If you do not have an Irish passport, you can’t play for the team.
“My personal tryout was incorporated into their summer training camp,” she said. “Making a team, like this was always the goal, the dream, but I wasn’t sure I’d be able to qualify for it because throughout my high school years, I was under the impression that since I was American, I’d have to qualify through Team USA and that would have been a lot harder.
“When I got presented the opportunity to do this, it was really exciting for me. To be able to wear a national team jersey is really cool. You really feel a sense of pride for where you come from, your ancestry, relatives. Playing for them is really exhilarating and brings out the fierceness and competition in you.”
In the years since, other than when play was disrupted by the COVID-19 pandemic, Rocha has worked her way up from Ireland’s U-19 squad to the U-22 to now the Senior National Team.
Playing with the team isn’t just an annual occurrence.

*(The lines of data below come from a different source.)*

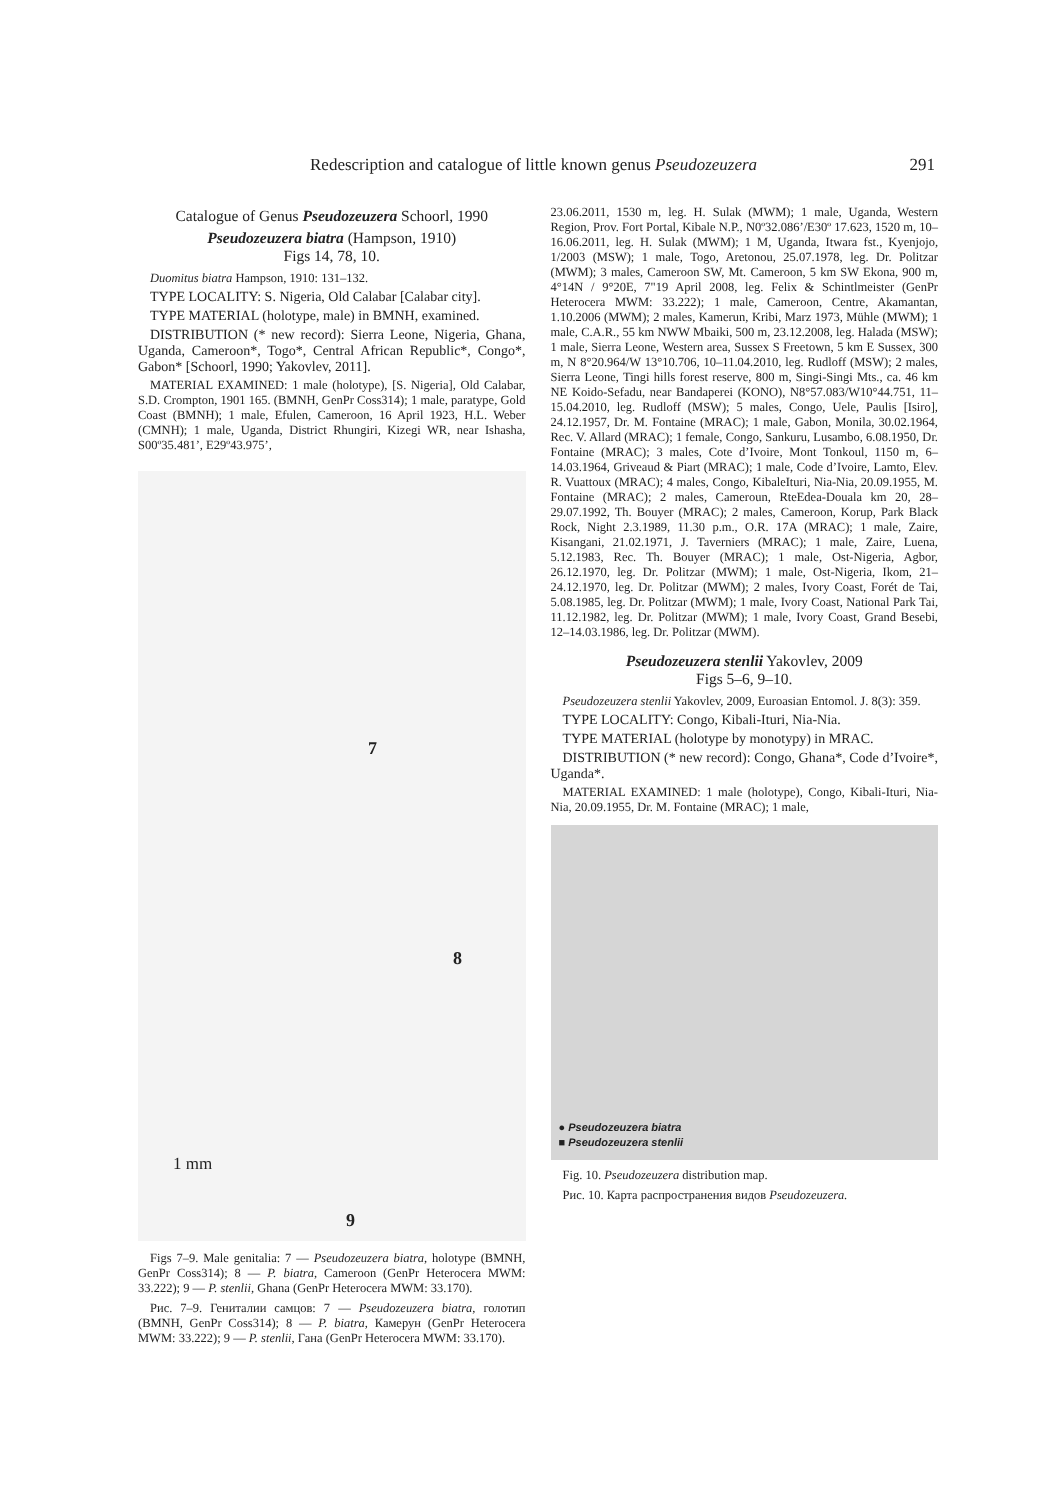Redescription and catalogue of little known genus Pseudozeuzera 291
Catalogue of Genus Pseudozeuzera Schoorl, 1990
Pseudozeuzera biatra (Hampson, 1910)
Figs 14, 78, 10.
Duomitus biatra Hampson, 1910: 131–132.
TYPE LOCALITY: S. Nigeria, Old Calabar [Calabar city].
TYPE MATERIAL (holotype, male) in BMNH, examined.
DISTRIBUTION (* new record): Sierra Leone, Nigeria, Ghana, Uganda, Cameroon*, Togo*, Central African Republic*, Congo*, Gabon* [Schoorl, 1990; Yakovlev, 2011].
MATERIAL EXAMINED: 1 male (holotype), [S. Nigeria], Old Calabar, S.D. Crompton, 1901 165. (BMNH, GenPr Coss314); 1 male, paratype, Gold Coast (BMNH); 1 male, Efulen, Cameroon, 16 April 1923, H.L. Weber (CMNH); 1 male, Uganda, District Rhungiri, Kizegi WR, near Ishasha, S00º35.481’, E29º43.975’,
7
8
9
1 mm
Figs 7–9. Male genitalia: 7 — Pseudozeuzera biatra, holotype (BMNH, GenPr Coss314); 8 — P. biatra, Cameroon (GenPr Heterocera MWM: 33.222); 9 — P. stenlii, Ghana (GenPr Heterocera MWM: 33.170).
Рис. 7–9. Гениталии самцов: 7 — Pseudozeuzera biatra, голотип (BMNH, GenPr Coss314); 8 — P. biatra, Камерун (GenPr Heterocera MWM: 33.222); 9 — P. stenlii, Гана (GenPr Heterocera MWM: 33.170).
23.06.2011, 1530 m, leg. H. Sulak (MWM); 1 male, Uganda, Western Region, Prov. Fort Portal, Kibale N.P., N0º32.086’/E30º 17.623, 1520 m, 10–16.06.2011, leg. H. Sulak (MWM); 1 M, Uganda, Itwara fst., Kyenjojo, 1/2003 (MSW); 1 male, Togo, Aretonou, 25.07.1978, leg. Dr. Politzar (MWM); 3 males, Cameroon SW, Mt. Cameroon, 5 km SW Ekona, 900 m, 4°14N / 9°20E, 7"19 April 2008, leg. Felix & Schintlmeister (GenPr Heterocera MWM: 33.222); 1 male, Cameroon, Centre, Akamantan, 1.10.2006 (MWM); 2 males, Kamerun, Kribi, Marz 1973, Mühle (MWM); 1 male, C.A.R., 55 km NWW Mbaiki, 500 m, 23.12.2008, leg. Halada (MSW); 1 male, Sierra Leone, Western area, Sussex S Freetown, 5 km E Sussex, 300 m, N 8°20.964/W 13°10.706, 10–11.04.2010, leg. Rudloff (MSW); 2 males, Sierra Leone, Tingi hills forest reserve, 800 m, Singi-Singi Mts., ca. 46 km NE Koido-Sefadu, near Bandaperei (KONO), N8°57.083/W10°44.751, 11–15.04.2010, leg. Rudloff (MSW); 5 males, Congo, Uele, Paulis [Isiro], 24.12.1957, Dr. M. Fontaine (MRAC); 1 male, Gabon, Monila, 30.02.1964, Rec. V. Allard (MRAC); 1 female, Congo, Sankuru, Lusambo, 6.08.1950, Dr. Fontaine (MRAC); 3 males, Cote d’Ivoire, Mont Tonkoul, 1150 m, 6–14.03.1964, Griveaud & Piart (MRAC); 1 male, Code d’Ivoire, Lamto, Elev. R. Vuattoux (MRAC); 4 males, Congo, KibaleIturi, Nia-Nia, 20.09.1955, M. Fontaine (MRAC); 2 males, Cameroun, RteEdea-Douala km 20, 28–29.07.1992, Th. Bouyer (MRAC); 2 males, Cameroon, Korup, Park Black Rock, Night 2.3.1989, 11.30 p.m., O.R. 17A (MRAC); 1 male, Zaire, Kisangani, 21.02.1971, J. Taverniers (MRAC); 1 male, Zaire, Luena, 5.12.1983, Rec. Th. Bouyer (MRAC); 1 male, Ost-Nigeria, Agbor, 26.12.1970, leg. Dr. Politzar (MWM); 1 male, Ost-Nigeria, Ikom, 21–24.12.1970, leg. Dr. Politzar (MWM); 2 males, Ivory Coast, Forét de Tai, 5.08.1985, leg. Dr. Politzar (MWM); 1 male, Ivory Coast, National Park Tai, 11.12.1982, leg. Dr. Politzar (MWM); 1 male, Ivory Coast, Grand Besebi, 12–14.03.1986, leg. Dr. Politzar (MWM).
Pseudozeuzera stenlii Yakovlev, 2009
Figs 5–6, 9–10.
Pseudozeuzera stenlii Yakovlev, 2009, Euroasian Entomol. J. 8(3): 359.
TYPE LOCALITY: Congo, Kibali-Ituri, Nia-Nia.
TYPE MATERIAL (holotype by monotypy) in MRAC.
DISTRIBUTION (* new record): Congo, Ghana*, Code d’Ivoire*, Uganda*.
MATERIAL EXAMINED: 1 male (holotype), Congo, Kibali-Ituri, Nia-Nia, 20.09.1955, Dr. M. Fontaine (MRAC); 1 male,
● Pseudozeuzera biatra
■ Pseudozeuzera stenlii
Fig. 10. Pseudozeuzera distribution map.
Рис. 10. Карта распространения видов Pseudozeuzera.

Whenever the team has major competitions, players are called to go through a training period before they participate in games.
The national team has gotten more action the past couple of summers because of tournament qualifiers and also because in 2023 the group stage of the Women’s Softball World Cup, an event from the World Baseball Softball Confederation.
For the first time in the country’s history, Ireland will be hosting a Softball World Cup competition. This is the first year that the tournament will feature a two-stage format. Eighteen teams will be split into three groups before the top two teams from each group advance to the championship rounds, which will be hosted by Italy in 2024.
Ireland is in a group with the United States, Botswana, Chinese Taipei, Great Britain and Australia.
“It’s been unbelievable,” said Charles Rocha, who is also an assistant for the Irish team. “For myself and for everyone involved, it’s given everybody goosebumps.
“Everyone is so excited. Brand new field, the team is going to be put up in a castle. It’s an amazing feeling to be part of something this big and to represent Ireland.”
“We’re a relatively new program and for us to be hosting is a big deal,” Summer said. “We’re actually building our first real stadium for the competition as well. We’re all excited for it to be happening, all a little bit nervous but this is going to help build out the program and awareness of the sport to the people of Ireland.”
After graduating from Regina, Rocha started her collegiate career at Morgan State University in the spring of 2020 but had her season cut to just 16 games because of the pandemic.
Rocha decided to transfer after her freshman year to a school closer to home, Saint Mary-of-the-Woods College near Terre Haute, Indiana.
In her first year in a Pomeroy jersey, Rocha was honorable mention on the U.S. Collegiate Athletic Association All-America team. The following season, the school joined the River States Conference and she earned First Team All-Conference honors.
She helped the team win conference championships in 2022 and 2023, qualifying them for the NAIA National Tournament.
While Rocha’s primarily a pitcher, she also hits and plays in the field for the Irish National Team.
“For Team Ireland, I’m a utility player, so I’ll pitch, hit and play the field,” she said. “I do practice on my own to make sure I’m prepared hitting-wise and will still have people pitch to me outside of a game scenario when I’m at school to make sure I’m ready.”
The time off between hitting didn’t seem to have an effect on her, as she hit .389 at last summer’s U-22 European Championships, third best of the regulars on the squad.
Rocha and her Irish teammates, many of whom are also from the United States, start their quest for a title July 11 when they face Botswana.